Thank you DallyTsuka for the idea ​


----------



## brittbritt (Oct 25, 2008)

What sweet pictures. That is a good idea with the paper being folded up in the dish. I'll have to try that tomorrow for Moonshine and Martini.


----------



## Cockatiel love (Aug 15, 2010)

brittbritt said:


> What sweet pictures. That is a good idea with the paper being folded up in the dish. I'll have to try that tomorrow for Moonshine and Martini.

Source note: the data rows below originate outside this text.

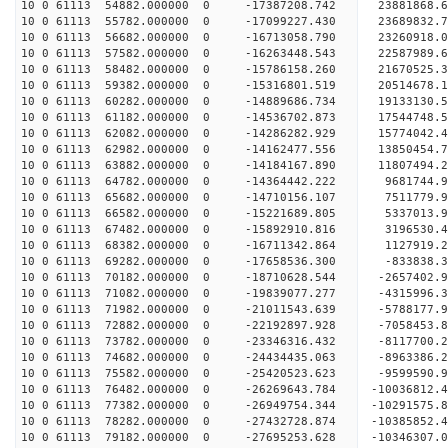
10 0 61113 54882.000000 0 -17387208.742 23881868
10 0 61113 55782.000000 0 -17099227.430 23689832
10 0 61113 56682.000000 0 -16713058.790 23260918
10 0 61113 57582.000000 0 -16263448.543 22587989.
10 0 61113 58482.000000 0 -15786158.260 21670525.
10 0 61113 59382.000000 0 -15316801.519 20514678.
10 0 61113 60282.000000 0 -14889686.734 19133130.
10 0 61113 61182.000000 0 -14536702.873 17544748.
10 0 61113 62082.000000 0 -14286282.929 15774042.
10 0 61113 62982.000000 0 -14162477.556 13850454.
10 0 61113 63882.000000 0 -14184167.890 11807494.
10 0 61113 64782.000000 0 -14364442.222 9681744.
10 0 61113 65682.000000 0 -14710156.107 7511779.
10 0 61113 66582.000000 0 -15221689.805 5337013.
10 0 61113 67482.000000 0 -15892910.816 3196530.
10 0 61113 68382.000000 0 -16711342.864 1127919.
10 0 61113 69282.000000 0 -17658536.300 -833838.
10 0 61113 70182.000000 0 -18710628.544 -2657402.
10 0 61113 71082.000000 0 -19839077.277 -4315996.
10 0 61113 71982.000000 0 -21011543.639 -5788177.
10 0 61113 72882.000000 0 -22192897.928 -7058453.
10 0 61113 73782.000000 0 -23346316.432 -8117700.
10 0 61113 74682.000000 0 -24434435.063 -8963386.
10 0 61113 75582.000000 0 -25420523.623 -9599590.
10 0 61113 76482.000000 0 -26269643.784 -10036812
10 0 61113 77382.000000 0 -26949754.344 -10291575
10 0 61113 78282.000000 0 -27432728.874 -10385852
10 0 61113 79182.000000 0 -27695253.628 -10346307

Thank you  Thank DallyTsuka, she gave me the idea in the first place


----------



## lperry82 (Aug 2, 2010)

Nice pics  I love your siggy by the way charlie the bunny


----------



## Cockatiel love (Aug 15, 2010)

lperry82 said:


> Nice pics  I love your siggy by the way charlie the bunny


haha thanks


----------



## PetLover72 (Mar 14, 2011)

Great pictures - beautiful bird!!


----------



## Eileen (Mar 11, 2011)

Oh my gosh, that is so cute! What a great idea.


----------



## Cockatiel love (Aug 15, 2010)

Thanks everyone


----------



## crinklepot (Nov 18, 2010)

So sweet!!  I'm definitely gonna try making one for Polly and Henry....well, I'll have to make 2 cos Polly will probably knock Henry out of the way


----------